Orange growers in the top producing country are ripping up groves to plant soybeans or sugar cane in face of poor returns, sapped by low prices of fruit and juice, which plunged 4% in New York on Tuesday on data showing a slide in US consumption to an 11-year low.

Disease - notably citrus greening, a bacterial infection which causes yield loss and tree death – encouraged by a reluctance by producers to invest in fertilizers and sprays, is also hurting output.

Sources reported that "many growers did not receive fair prices last year, which resulted in poor crop management", US Department of Agriculture staff in Brasilia said.

"Greening has become more and more a burden to producers."

'Does not pay production costs'

The setbacks have already prompted tree losses running at more than 2m a month from overall citrus groves in Sao Paulo, the top Brazilian orange-growing state, reducing the tree count to 213.7m, according to official data.

About half the losses were attributed to the removal of greening-infected plants.

And a further drop looks on its way, with many long-term contracts between juice processors and orange growers up for renewal, at a time of poor prices, but rising production costs.

"A significant number of growers report that they will abandon the activity, at least partially, if the orange processors do not show interest for their groves during the upcoming crop," the USDA staff said, noting that prospects for growers of the Hamlin variety had in particular been "undermined again".

"Contacts report that some processors have offered R$ 6.80 per box of Hamlin and R$7.00-8.00 per box for the Pera variety, which does not pay production costs roughly estimated at R$8-12 per box by different sources."

Production drops

Nor does Brazil's government appear as enthusiastic to support orange producers as it has been in coffee.

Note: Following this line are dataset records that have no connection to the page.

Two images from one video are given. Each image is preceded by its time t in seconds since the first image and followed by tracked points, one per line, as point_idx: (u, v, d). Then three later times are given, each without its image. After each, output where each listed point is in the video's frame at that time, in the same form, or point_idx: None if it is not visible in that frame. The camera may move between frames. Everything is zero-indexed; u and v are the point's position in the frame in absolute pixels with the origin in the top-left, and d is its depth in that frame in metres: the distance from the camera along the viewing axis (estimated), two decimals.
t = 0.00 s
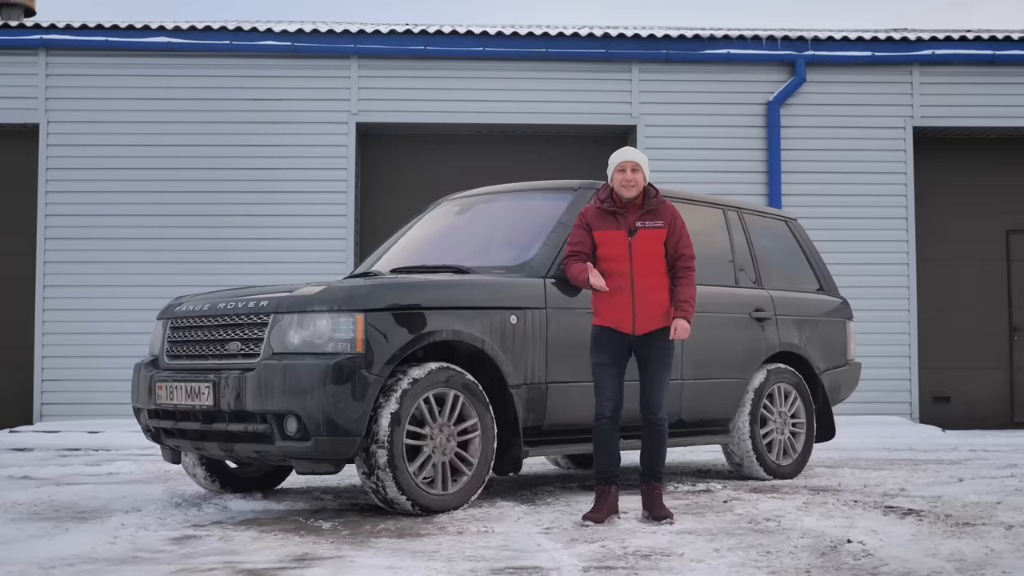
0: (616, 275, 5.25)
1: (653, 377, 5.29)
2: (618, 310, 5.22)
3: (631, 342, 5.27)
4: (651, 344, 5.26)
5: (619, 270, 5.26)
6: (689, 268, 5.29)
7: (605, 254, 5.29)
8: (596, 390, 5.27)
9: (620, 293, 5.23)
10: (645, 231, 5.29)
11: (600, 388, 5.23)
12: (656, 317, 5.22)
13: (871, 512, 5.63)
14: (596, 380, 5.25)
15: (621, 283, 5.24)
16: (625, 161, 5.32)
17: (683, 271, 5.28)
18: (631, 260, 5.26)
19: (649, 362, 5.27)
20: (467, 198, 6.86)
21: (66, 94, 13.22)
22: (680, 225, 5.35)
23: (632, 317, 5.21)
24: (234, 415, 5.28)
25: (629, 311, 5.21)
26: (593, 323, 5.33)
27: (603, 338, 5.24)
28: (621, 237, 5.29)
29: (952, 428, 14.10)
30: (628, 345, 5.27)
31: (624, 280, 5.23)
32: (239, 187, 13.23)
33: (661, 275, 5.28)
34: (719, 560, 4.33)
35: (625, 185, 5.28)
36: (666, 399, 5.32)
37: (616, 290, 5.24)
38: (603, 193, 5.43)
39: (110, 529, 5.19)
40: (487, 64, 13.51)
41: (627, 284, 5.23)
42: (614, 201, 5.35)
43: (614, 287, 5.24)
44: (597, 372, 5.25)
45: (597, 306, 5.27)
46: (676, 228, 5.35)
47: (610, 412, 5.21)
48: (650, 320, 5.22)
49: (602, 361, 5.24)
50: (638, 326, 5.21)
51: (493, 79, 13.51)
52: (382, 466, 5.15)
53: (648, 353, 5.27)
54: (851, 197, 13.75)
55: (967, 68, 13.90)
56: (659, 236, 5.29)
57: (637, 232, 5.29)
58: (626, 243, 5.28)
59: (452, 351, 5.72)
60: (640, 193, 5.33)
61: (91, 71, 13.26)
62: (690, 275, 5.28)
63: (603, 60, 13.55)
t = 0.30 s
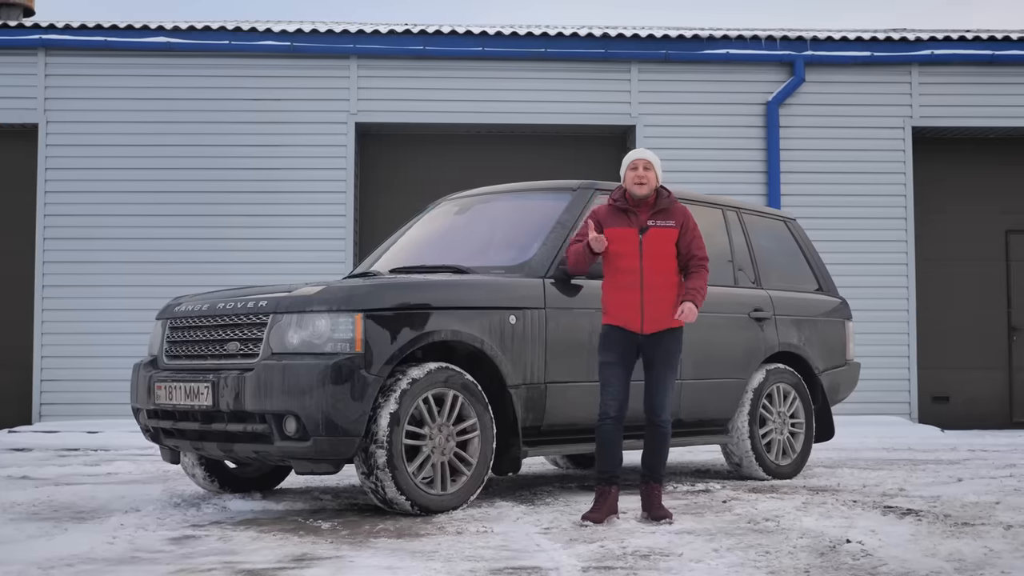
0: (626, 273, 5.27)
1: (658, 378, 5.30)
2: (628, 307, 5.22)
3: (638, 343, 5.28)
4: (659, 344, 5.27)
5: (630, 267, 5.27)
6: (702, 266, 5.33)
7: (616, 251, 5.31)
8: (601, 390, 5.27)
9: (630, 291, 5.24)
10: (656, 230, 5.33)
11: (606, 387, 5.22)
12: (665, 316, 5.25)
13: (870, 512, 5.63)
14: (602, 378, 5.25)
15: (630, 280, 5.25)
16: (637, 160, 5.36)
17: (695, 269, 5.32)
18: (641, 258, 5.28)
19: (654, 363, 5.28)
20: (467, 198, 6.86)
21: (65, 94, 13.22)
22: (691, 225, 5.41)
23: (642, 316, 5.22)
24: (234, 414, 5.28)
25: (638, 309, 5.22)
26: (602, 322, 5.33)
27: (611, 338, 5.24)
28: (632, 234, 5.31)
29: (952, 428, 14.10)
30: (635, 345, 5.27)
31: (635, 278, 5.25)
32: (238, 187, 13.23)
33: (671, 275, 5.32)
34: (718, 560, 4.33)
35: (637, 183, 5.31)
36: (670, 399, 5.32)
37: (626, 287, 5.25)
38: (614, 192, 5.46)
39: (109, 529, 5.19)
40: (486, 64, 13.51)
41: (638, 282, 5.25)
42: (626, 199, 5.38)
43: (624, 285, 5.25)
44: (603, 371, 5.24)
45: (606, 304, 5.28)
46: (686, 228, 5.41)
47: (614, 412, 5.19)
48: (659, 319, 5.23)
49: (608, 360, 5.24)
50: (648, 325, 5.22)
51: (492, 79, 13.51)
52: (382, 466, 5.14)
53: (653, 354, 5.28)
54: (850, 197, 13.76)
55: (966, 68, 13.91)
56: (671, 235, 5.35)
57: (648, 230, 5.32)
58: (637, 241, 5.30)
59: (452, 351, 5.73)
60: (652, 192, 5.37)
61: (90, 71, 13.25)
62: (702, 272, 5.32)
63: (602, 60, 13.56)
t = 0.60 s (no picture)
0: (633, 271, 5.27)
1: (661, 378, 5.31)
2: (634, 305, 5.24)
3: (644, 341, 5.29)
4: (664, 343, 5.27)
5: (637, 265, 5.27)
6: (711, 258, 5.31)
7: (624, 248, 5.31)
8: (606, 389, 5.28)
9: (637, 289, 5.25)
10: (664, 228, 5.31)
11: (610, 387, 5.24)
12: (671, 314, 5.25)
13: (869, 512, 5.63)
14: (607, 378, 5.27)
15: (637, 278, 5.26)
16: (646, 160, 5.34)
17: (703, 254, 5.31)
18: (649, 256, 5.28)
19: (659, 363, 5.29)
20: (466, 198, 6.86)
21: (63, 94, 13.21)
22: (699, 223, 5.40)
23: (648, 314, 5.23)
24: (232, 415, 5.28)
25: (645, 307, 5.23)
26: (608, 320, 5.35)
27: (617, 337, 5.26)
28: (640, 233, 5.30)
29: (951, 428, 14.11)
30: (641, 344, 5.29)
31: (642, 275, 5.25)
32: (237, 187, 13.23)
33: (679, 270, 5.32)
34: (717, 560, 4.33)
35: (645, 182, 5.29)
36: (673, 400, 5.32)
37: (633, 285, 5.26)
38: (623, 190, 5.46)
39: (109, 529, 5.19)
40: (486, 64, 13.51)
41: (645, 280, 5.25)
42: (635, 197, 5.37)
43: (631, 283, 5.26)
44: (607, 371, 5.26)
45: (612, 302, 5.29)
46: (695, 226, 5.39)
47: (618, 412, 5.20)
48: (666, 318, 5.24)
49: (613, 360, 5.26)
50: (654, 324, 5.23)
51: (492, 79, 13.50)
52: (381, 466, 5.14)
53: (658, 353, 5.29)
54: (850, 198, 13.76)
55: (965, 68, 13.91)
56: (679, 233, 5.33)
57: (656, 228, 5.31)
58: (645, 239, 5.29)
59: (451, 351, 5.73)
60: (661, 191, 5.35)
61: (89, 71, 13.25)
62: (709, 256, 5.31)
63: (602, 60, 13.56)
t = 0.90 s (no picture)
0: (635, 272, 5.27)
1: (663, 378, 5.31)
2: (636, 306, 5.24)
3: (646, 342, 5.29)
4: (666, 344, 5.27)
5: (638, 267, 5.27)
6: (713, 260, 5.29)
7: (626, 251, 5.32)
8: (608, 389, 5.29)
9: (638, 290, 5.25)
10: (667, 230, 5.32)
11: (611, 386, 5.24)
12: (672, 316, 5.25)
13: (869, 512, 5.64)
14: (609, 378, 5.27)
15: (639, 280, 5.26)
16: (650, 162, 5.37)
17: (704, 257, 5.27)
18: (651, 259, 5.28)
19: (660, 363, 5.29)
20: (466, 198, 6.86)
21: (62, 94, 13.21)
22: (702, 225, 5.39)
23: (649, 315, 5.24)
24: (232, 415, 5.28)
25: (646, 308, 5.24)
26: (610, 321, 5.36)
27: (618, 337, 5.27)
28: (643, 235, 5.31)
29: (950, 428, 14.11)
30: (643, 345, 5.29)
31: (644, 277, 5.26)
32: (237, 187, 13.23)
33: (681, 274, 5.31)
34: (717, 560, 4.33)
35: (649, 184, 5.32)
36: (674, 400, 5.33)
37: (634, 287, 5.26)
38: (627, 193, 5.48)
39: (108, 529, 5.19)
40: (486, 64, 13.51)
41: (647, 282, 5.25)
42: (638, 200, 5.39)
43: (632, 284, 5.27)
44: (609, 371, 5.27)
45: (614, 303, 5.31)
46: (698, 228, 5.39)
47: (619, 412, 5.20)
48: (668, 320, 5.24)
49: (615, 360, 5.27)
50: (656, 324, 5.24)
51: (491, 79, 13.50)
52: (381, 466, 5.14)
53: (660, 354, 5.29)
54: (849, 198, 13.77)
55: (965, 68, 13.91)
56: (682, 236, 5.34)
57: (659, 230, 5.32)
58: (648, 241, 5.30)
59: (451, 351, 5.73)
60: (664, 193, 5.37)
61: (88, 71, 13.25)
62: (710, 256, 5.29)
63: (601, 60, 13.56)
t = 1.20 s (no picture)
0: (635, 272, 5.28)
1: (663, 378, 5.31)
2: (636, 306, 5.24)
3: (646, 341, 5.29)
4: (666, 344, 5.27)
5: (639, 267, 5.28)
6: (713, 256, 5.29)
7: (626, 249, 5.33)
8: (608, 387, 5.29)
9: (638, 290, 5.25)
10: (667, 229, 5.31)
11: (612, 385, 5.24)
12: (673, 315, 5.25)
13: (869, 512, 5.63)
14: (609, 377, 5.27)
15: (639, 280, 5.26)
16: (651, 162, 5.36)
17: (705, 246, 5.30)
18: (651, 258, 5.28)
19: (660, 363, 5.29)
20: (465, 198, 6.86)
21: (61, 94, 13.21)
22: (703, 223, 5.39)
23: (650, 315, 5.23)
24: (231, 415, 5.28)
25: (646, 308, 5.24)
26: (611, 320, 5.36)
27: (618, 336, 5.27)
28: (643, 234, 5.31)
29: (950, 428, 14.11)
30: (643, 344, 5.29)
31: (644, 277, 5.26)
32: (236, 187, 13.22)
33: (680, 271, 5.31)
34: (716, 560, 4.33)
35: (650, 184, 5.32)
36: (674, 400, 5.33)
37: (635, 286, 5.26)
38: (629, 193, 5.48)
39: (107, 529, 5.19)
40: (485, 64, 13.51)
41: (647, 281, 5.25)
42: (639, 200, 5.39)
43: (633, 284, 5.27)
44: (609, 369, 5.27)
45: (614, 303, 5.31)
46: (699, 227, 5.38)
47: (619, 411, 5.20)
48: (668, 320, 5.24)
49: (615, 359, 5.26)
50: (656, 325, 5.23)
51: (490, 79, 13.50)
52: (379, 466, 5.14)
53: (660, 353, 5.29)
54: (848, 198, 13.77)
55: (964, 68, 13.91)
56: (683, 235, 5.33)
57: (659, 230, 5.31)
58: (648, 240, 5.30)
59: (450, 351, 5.73)
60: (666, 193, 5.36)
61: (87, 71, 13.25)
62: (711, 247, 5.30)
63: (600, 60, 13.56)
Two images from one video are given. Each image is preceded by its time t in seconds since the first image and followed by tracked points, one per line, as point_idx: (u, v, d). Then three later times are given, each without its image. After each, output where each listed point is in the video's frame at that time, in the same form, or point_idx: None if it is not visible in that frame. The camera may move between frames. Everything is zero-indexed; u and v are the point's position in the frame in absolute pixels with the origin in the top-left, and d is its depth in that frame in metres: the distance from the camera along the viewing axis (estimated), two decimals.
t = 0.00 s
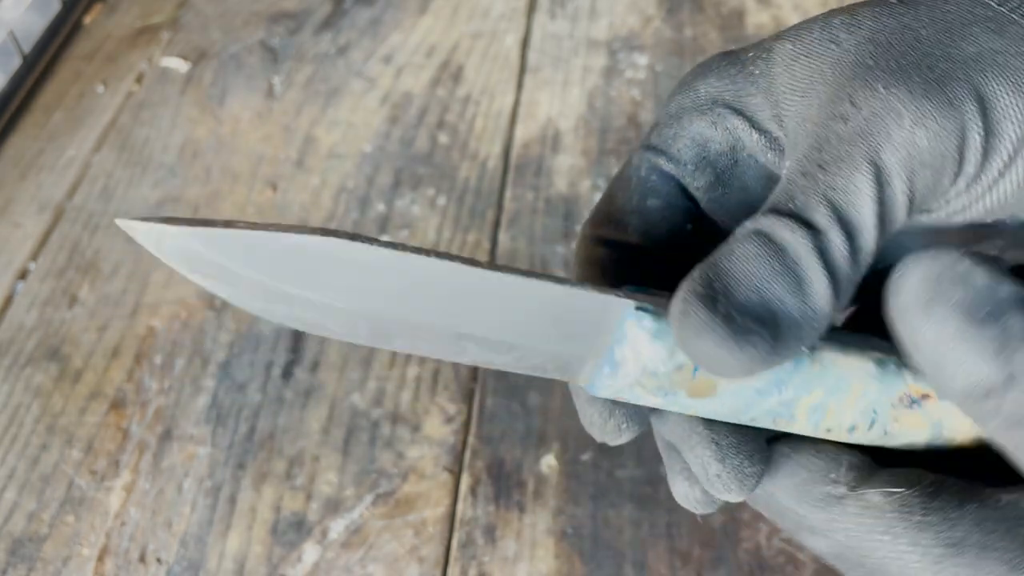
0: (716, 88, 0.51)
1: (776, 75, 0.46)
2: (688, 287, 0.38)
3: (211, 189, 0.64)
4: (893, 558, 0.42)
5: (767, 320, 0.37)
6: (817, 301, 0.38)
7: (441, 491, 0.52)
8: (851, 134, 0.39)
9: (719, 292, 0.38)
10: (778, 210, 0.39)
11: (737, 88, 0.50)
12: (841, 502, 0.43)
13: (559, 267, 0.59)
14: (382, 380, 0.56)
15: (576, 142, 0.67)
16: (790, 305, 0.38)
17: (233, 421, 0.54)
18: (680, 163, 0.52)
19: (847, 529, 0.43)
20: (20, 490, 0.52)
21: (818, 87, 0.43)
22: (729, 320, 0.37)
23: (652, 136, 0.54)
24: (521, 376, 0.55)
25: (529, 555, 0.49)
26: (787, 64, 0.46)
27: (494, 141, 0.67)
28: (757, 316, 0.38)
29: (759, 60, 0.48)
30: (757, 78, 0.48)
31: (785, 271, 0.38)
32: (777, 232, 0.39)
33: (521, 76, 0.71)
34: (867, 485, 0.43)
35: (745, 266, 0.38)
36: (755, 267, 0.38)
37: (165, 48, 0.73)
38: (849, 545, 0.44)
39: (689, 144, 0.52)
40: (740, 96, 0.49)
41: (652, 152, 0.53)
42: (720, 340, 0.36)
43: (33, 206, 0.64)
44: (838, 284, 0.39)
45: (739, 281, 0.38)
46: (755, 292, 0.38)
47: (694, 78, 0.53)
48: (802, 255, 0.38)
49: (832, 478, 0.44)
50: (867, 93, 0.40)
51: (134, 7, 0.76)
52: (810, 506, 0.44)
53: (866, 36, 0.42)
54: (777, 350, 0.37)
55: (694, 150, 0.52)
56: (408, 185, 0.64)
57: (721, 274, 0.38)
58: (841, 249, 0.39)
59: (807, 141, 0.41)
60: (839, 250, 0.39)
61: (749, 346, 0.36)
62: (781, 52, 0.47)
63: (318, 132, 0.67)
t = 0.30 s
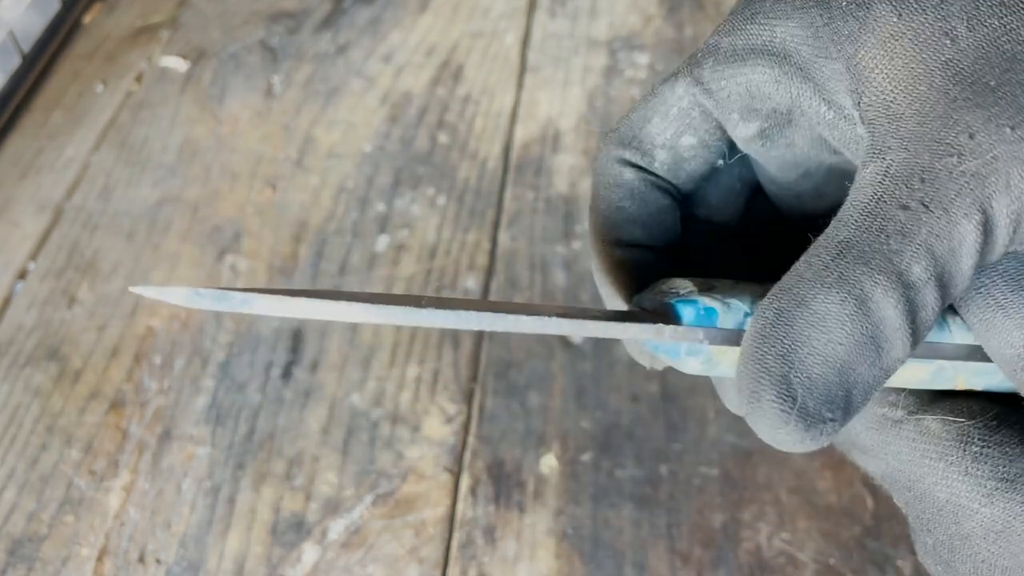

Antonio Andrade, Brazil's agriculture minister, on Tuesday said he would ask the country's monetary policy council to approve R$390m ($175m) to help underpin coffee prices during harvest, in addition to a R$3.16bn ($1.45bn) support package unveiled earlier this month.

The government, which last year spend more than $64m backing orange values, "has not indicated any interest to launch price support programmes for the upcoming [orange] crop", the USDA bureau said.

The bureau forecast Brazil's orange grove area tumbling by 60,000 hectares to 740,000 hectares in the marketing year beginning next month.

Orange output will fall by 19.2% to 16.6m tonnes.

As for orange juice, which swallows up most of the harvest, Brazil's production will decline by 20% to 1.0m tonnes, a bigger drop than that seen in official USDA data, which pegs output at 1.26m tonnes.

Futures tumble

Prices paid to orange producers fell below R$6.00 per 40.8 kilogramme box in the second half of last year, down from levels above R$12 per box in March and April.

Values have been undermined by a tumble in prices of orange juice itself from a record high of 226.95 cents a pound in New York in January last year.

The latest rally, prompted by the spread of greening in Florida, the top US citrus-producing state, which took prices above 150 cents a pound for the first time in more than a year, has foundered this month on soft demand and low concerns over the prospect of a grove-damaging hurricane.

World demand has been hurt both by the world economic crisis, which has prompted consumers to seek cheaper drinks, and a move away on health grounds from beverages seen as having high sugar contents.

New York orange juice prices on Tuesday slumped 4.4% to 134.20 cents a pound, for September delivery, after official data showed US retail sales of juice falling 1.3% to 39.89m gallons (151m litres) in the four weeks to June 8, at a time of growing stockpiles of refrigerated supplies.

That was the weakest consumption figure since January 2002, according to the Florida Department of Citrus.